Tom Keegan: David Beaty still firing away

photo by: Nick Krug

Kansas head coach David Beaty, center, and associate head coach Tony Hull hold back offensive coordinator Doug Meacham from a game official as the two argue during the third quarter on Saturday, Sept. 4, 2017 at Memorial Stadium.

David Beaty almost found the right solution to the Kansas football program’s main problem. In fact, he only missed by one letter. Beaty hired himself again as offensive coordinator. He should have fired himself as head coach.

Oh well, the ‘f’ is only two keys to the left of the ‘h.’ Understandable mistake. Unforgivable, to be sure, but understandable.
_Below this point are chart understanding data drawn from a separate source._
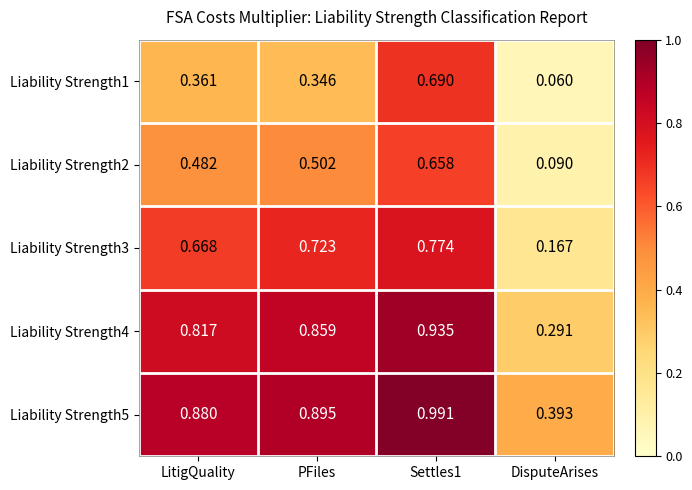

Is the value of Liability Strength5 at DisputeArises greater than the value of Liability Strength3 at DisputeArises?

Yes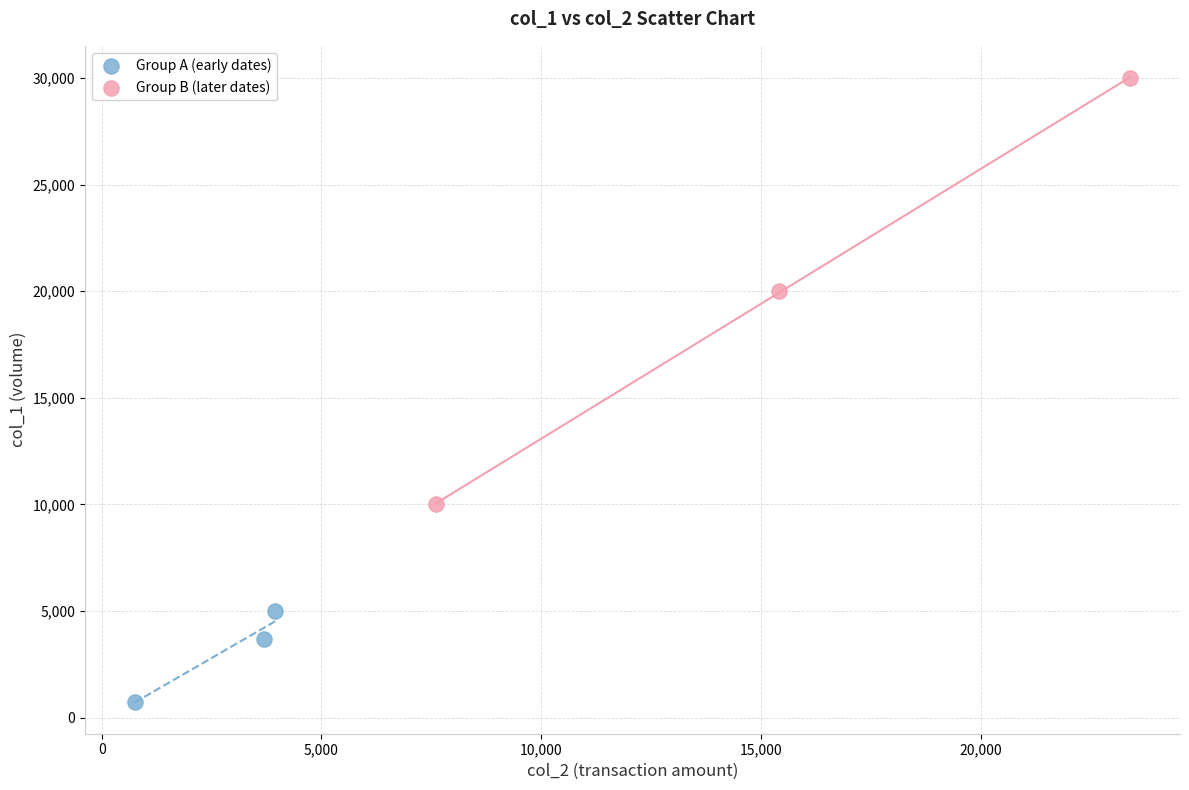

Which series contains the lowest Y value?

Group A (early dates)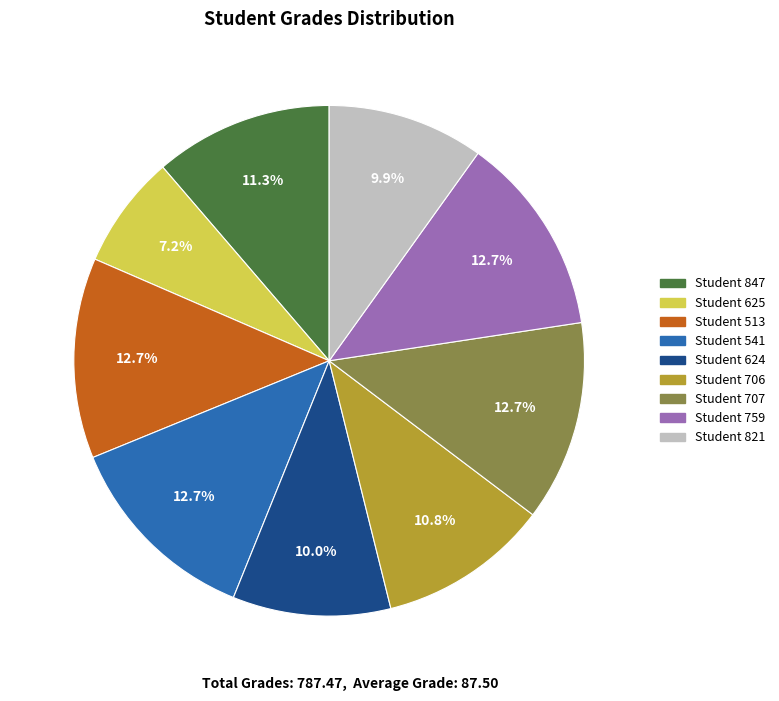

Which category has the smallest portion of the pie?

Student 625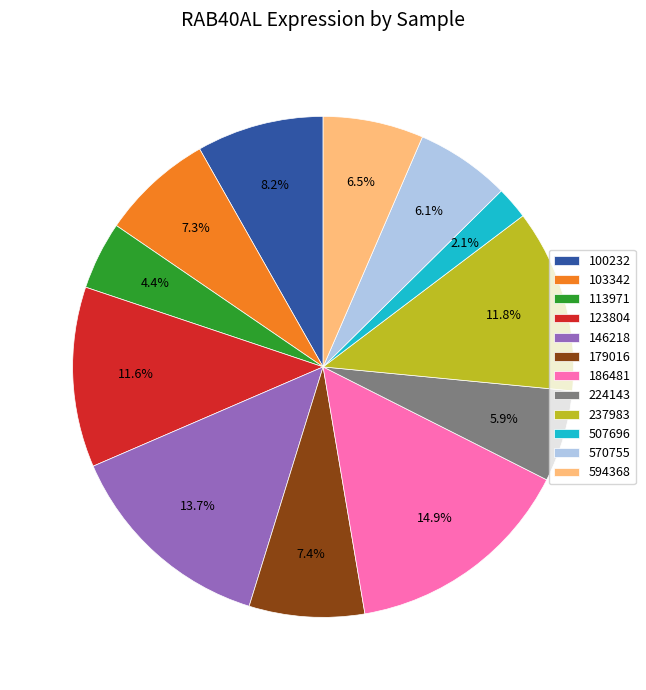

Does 100232 account for over 50% of the chart?

No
If Beaty worked for athletic directors as intolerant of him as he is of assistant coaches and quarterbacks, Sheahon Zenger would have fired him when Beaty’s team fell behind FCS school South Dakota State, 31-7, in his first game as a head coach. If Jeff Long’s trigger finger were as itchy as Beaty’s, he would have him when he lost to FCS foe Nicholls State in this season’s opener.

Good thing Beaty doesn’t have the power to appoint himself athletic director, because if he did, he wouldn’t last as coach past his third timeout of the first half of his next game — one of those timeouts burned to decide whether to punt, go for it or kick a field goal; another used to get the right number of players on the field; and the third to let one of the coaches of a special teams unit know he’ll handle it from here.

In his two-paragraph release to announce Meacham’s dismissal, Beaty fingered the lack of progress of the offense for the move.

Sure, the offense isn’t very good and should have made better use of three early interceptions of West Virginia’s Will Grier in the red zone last Saturday. But, statistically, it’s the best offense Beaty has had at Kansas, ranking eighth in scoring in Big 12 games, as opposed to the other three that ranked last.

We’ll take Beaty’s word that it was something else. A personality conflict? A disagreement over the curious quarterback shuffle? A public show of disrespect for the head coach? Something. The timing is just so strange. For one thing, who gets fired on Wednesday? For another, what head coach reshuffles the deck of assistant coaches so compulsively?

Beaty has so little faith in his own decisions, the opposite trait of most head coaches.

Clint Bowen and Kenny Perry are the only assistants who have been with Beaty all four seasons. Perry switched from cornerbacks to special teams coordinator after last season and Bowen has been defensive coordinator the entire time.

Beaty doesn’t seem to have changed during his time as a head coach in that he just can’t stop changing. Assistant coaches, quarterbacks, recruiting philosophies, media policies, which ears are on the headsets in the press box.

Offensive coordinators: Rob Likens, Beaty, Doug Meacham (one-and-a-half years), Beaty (half year).

Quarterbacks: Likens, Beaty, Garrett Riley, Meacham (half year), Beaty (half year).

Wide receivers: Klint Kubiak, Jason Phillips, Meacham, Justin “Juice” Johnson.

Offensive line: Zach Yenser (three years), A.J. Ricker.

Defensive line: Calvin Thibodeaux, Michael Slater, Jesse Williams (in second year).

Linebackers: Kevin Kane, Todd Bradford (two years), Bill Miller.

Special teams: Gary Hyman, Joe DeForest (two years), Perry.

Beaty started by recruiting high school players. At the moment, the coaching staff is on the road visiting junior colleges. The recruiting Class of 2018 included 14 recruits from junior colleges, five on four-year transfers.